Hacker News new | ask | show | jobs
by gvb 3427 days ago
Using git with large repos and large (binary blob) files has been a pain point for quite a while. There have been several attempts to solve the problem, none of which have really taken off. I think all the attempts have been (too) proprietary – without wide support, it doesn’t get adopted.

I'll be watching this to see if Microsoft can break the logjam. By open sourcing the client and protocol, there is potential...

Other attempts:

* https://github.com/blog/1986-announcing-git-large-file-stora...

* https://confluence.atlassian.com/bitbucketserver/git-large-f...

Article on GitHub’s implementation and issues (2015): https://medium.com/@megastep/github-s-large-file-storage-is-...

3 comments

I think Joey Hess' attempt at "solving the problem" deserves a mention.

It is open source (GPLV3) licensed. [not proprietary]

Written in Haskell. [cool aid]

Currently has 1200+ stars on Github and is part of at least Ubuntu (http://packages.ubuntu.com/search?keywords=git-annex) since 12.04. [shows something for support and adoption]

edit: Link to Github https://github.com/joeyh/git-annex -- thanks dgellow

For the problem of large files I think Git LFS has largely won out over git annex, mostly because it's natively supported by GitHub and GitLab and requires no workflow changes to use.
Atlassian's Bitbucket and Microsoft's Visual Studio Team Services both also support Git LFS.
As of version 6 of git annex, the only thing an unlocked repo need other than the usual workflow is a `git annex sync`, that could be easily configured as a push hook.
There's a small but important trap to people who might want to use git-annex as a backup tool, namely that you can't store a git repo in git-annex.

http://git-annex.branchable.com/forum/Storing_git_repos_in_g...

Having nested git repositories is a solved problem both in git and in git-annex: use submodules.

https://git-annex.branchable.com/submodules/

Link to the github mirror https://github.com/joeyh/git-annex
git-annex is, IMHO, by far the best solution.

Pros of git-annex:

- it is conceptually very simple: use symlinks instead of ad-hoc pointer files, virtual files system, etc. to represent symbolic pointer that point to the actual blob file;

- you can add support for any backend storage you want. As long as it support basic CRUD operations, git-annex can have it as a remote;

- you can quickly clone a huge repo by just cloning the metadata of the repo (--no-content in git-annex) and just download the necessary files on-demand;

And many other things that no other attempt even consider having, like client-side encryption, location tracking, etc.
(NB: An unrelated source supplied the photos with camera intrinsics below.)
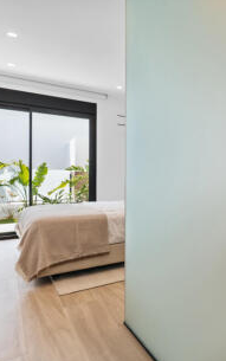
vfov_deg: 68.4
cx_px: 228
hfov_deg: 40.2
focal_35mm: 27
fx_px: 266
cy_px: 184
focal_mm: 17
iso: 50
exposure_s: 1/8
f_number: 6.3
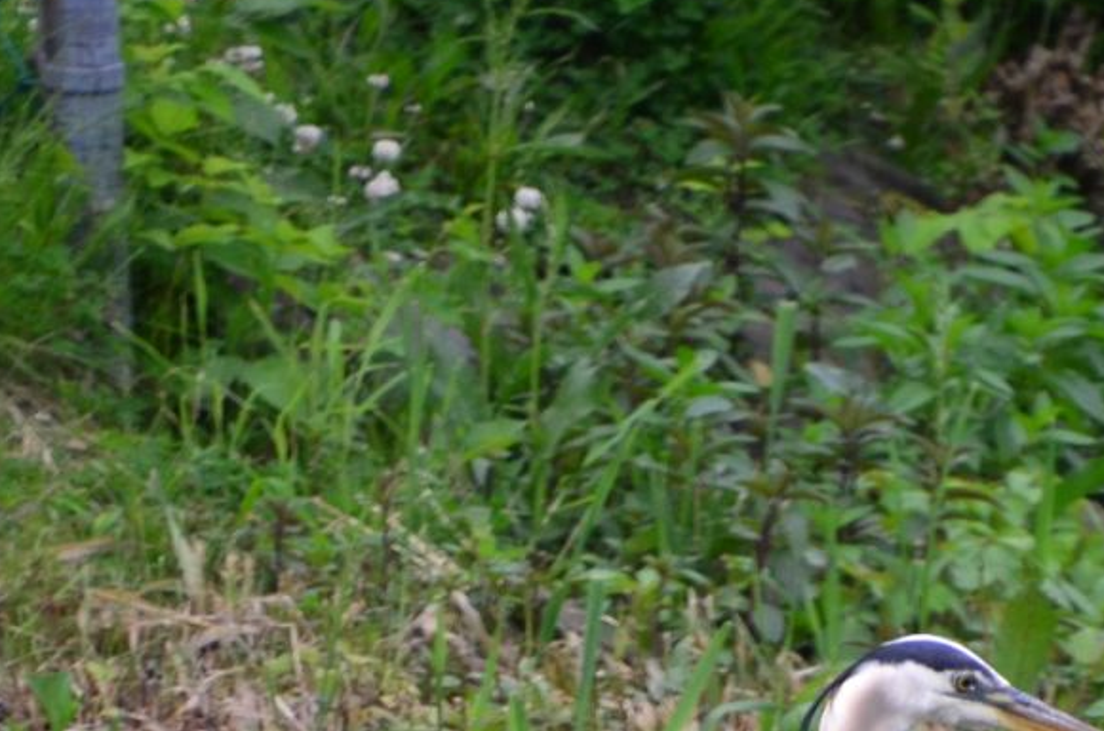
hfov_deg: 1.0
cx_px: 693
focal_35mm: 2117
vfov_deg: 0.6
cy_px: 988
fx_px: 64779
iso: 400
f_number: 6.3
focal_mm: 400
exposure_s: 1/500
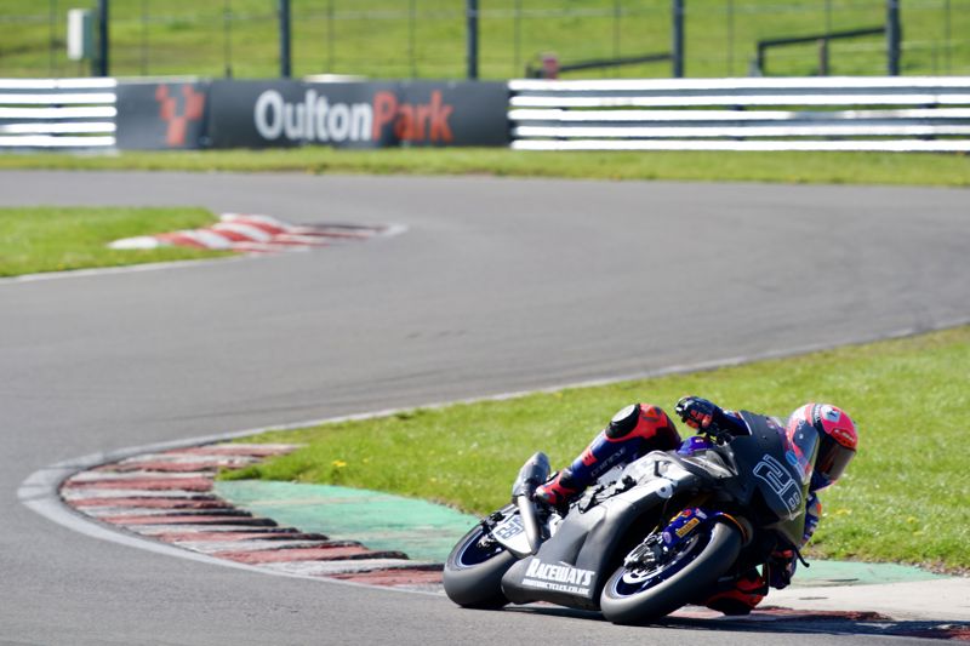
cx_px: 485
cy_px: 323
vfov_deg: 4.2
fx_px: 8752
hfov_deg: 6.3
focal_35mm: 325
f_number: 8
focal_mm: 324.9
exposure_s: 1/800
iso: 400
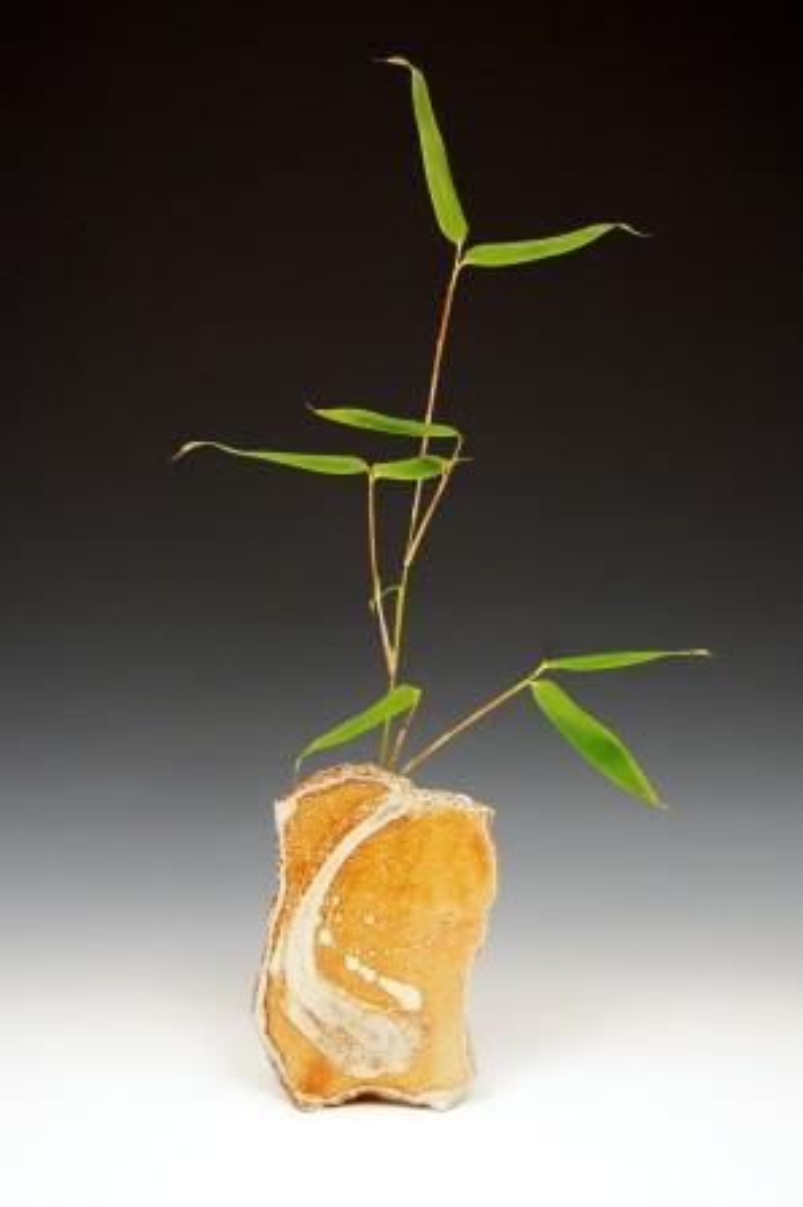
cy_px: 604
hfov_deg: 23.7
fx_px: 1910
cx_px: 402
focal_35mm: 57
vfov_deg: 35.1
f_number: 5
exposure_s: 1/100
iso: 800
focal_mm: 38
Git Annex is only a partial solution, since it only solves issues with binary blobs. It doesn't solve problems with large repos.
That still only solves half the problem with large binary blobs.

The other half is that almost all of the binary formats can't be merged and so you need a mechanism to lock them to prevent people from wiping out other people's changes. Unfortunately that runs pretty much counter the idea of DCVS.

I always wonder why this never gets discussed much. We seem to have tons of solutions for storing large files outside the repo, but so what? OK, so I don't deny that storage still isn't cheap enough to just say "oh well" to the idea of a multi-TByte repo, so it's certainly solving a problem. But there's still another major problem left!

Don't their artists and designers use version control too? Maybe they just have one such person per team, or each person owns one file, or something like that. Hard to say.

Maybe it's like how I used to work on teams that never used branches - you have various problems that you figure there's probably a solution for, but there's never time to (a) figure out what the solution looks like, (b) shift the whole team over to a brand new workflow and set of tools, and (c) clean up the inevitable mess. So you just work around the problems the same way you always have - because at least that's a known quantity.

Yeah, best solution I've seen(but haven't had a chance to use in anger) is P4-Fusion(P4 backend, git views).

Perforce was always the gold standard for stuff like this. Did a great job at not only providing locking but stuff like seamless proxies and other solutions to common problems in that domain(like a usable UI).

When git-annex finds a conflict it can't solve, it gives back to you the two versions of the same file with the SHA of the original versions suffixed.

This way you can look at both and resolve the conflict.

That's the exact point I'm making, fundamentally a large portion of these formats(PSD, JPG, PNG, MA, 3DS) can't be resolved.

If two people touch the same file at the same time someone is going to drop their work on the floor and that's a bad thing(tm). You need to synchronize their work with a locking mechanism that informs the user at the edit(not sync) point in the workflow.